SOURCE PASSAGE
···

This is a preprocessed dataset. There are 28 features not interpretable because the personal information of our customers has been transformed and kept anonymous.
The "Class" feature is whether customers have been defrauded or not, 0 = no, 1 = yes.
Undersampling and Oversampling
This dataset contains more than 280,000 observations, but only about 400 people have
been defrauded, which just accounts for 0.14% of the dataset. If we just simply predict
all people having no fraud risk, we would get a 99.86% accuracy.
To avoid this situation, I applied undersampling and oversampling to the dataset.
Undersampling is just only keeping 400 people who were not defrauded.
Oversampling is creating 280,000 more defrauded data to match the other class. I used SMOTE
oversampling this case.
Models
I tried many classification models and I decided to use Artificial Neural Network.
Models
Confusion Matrix
These are two confusion matrices for oversampling and undersampling respectively.
The accuracy of the model is 0.9994, which is good enough for fraud detection. Also, the
type 2 errors are not a lot.

···

WHAT THIS TASK INVOLVES
Continue the fraud-detection write-up for one more paragraph, picking up right after its final sentence.

INPUT DATA
···

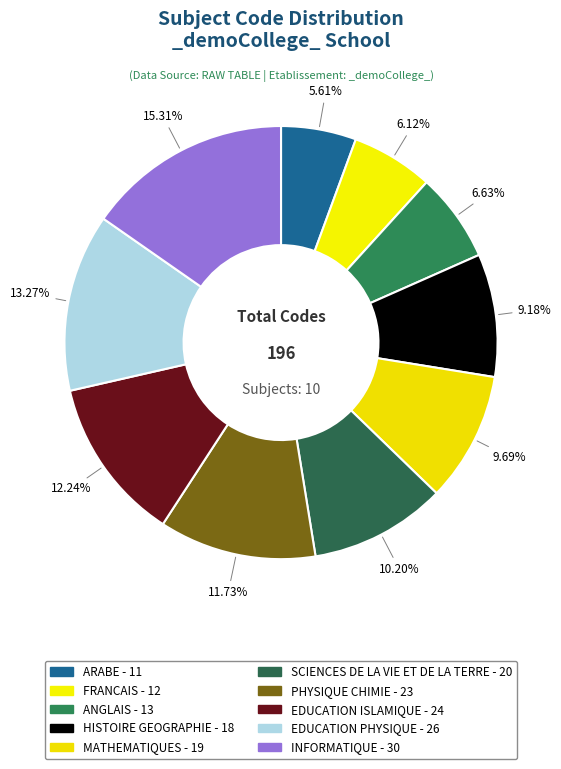

Count the number of slices in the pie.

10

···

OUTPUT OF THE EXERCISE
Last Thoughts
What's the ultimate goal for data scientists to create a model? People are obsessed with numbers. They want to have
high accuracy, F1 Score, 0.05 P-value, and so on. In the fraud detection case, if you just simply
guess no fraud at all, you would get a 99.86% accuracy. The number is not the goal.
Data scientists are not cheap. The ultimate goal for data scientists is to create value for
the company. Everything you do should back into short-term value or long-term strategic initiatives.
Knowing the business problem is very critical for data scientists before they start building the model.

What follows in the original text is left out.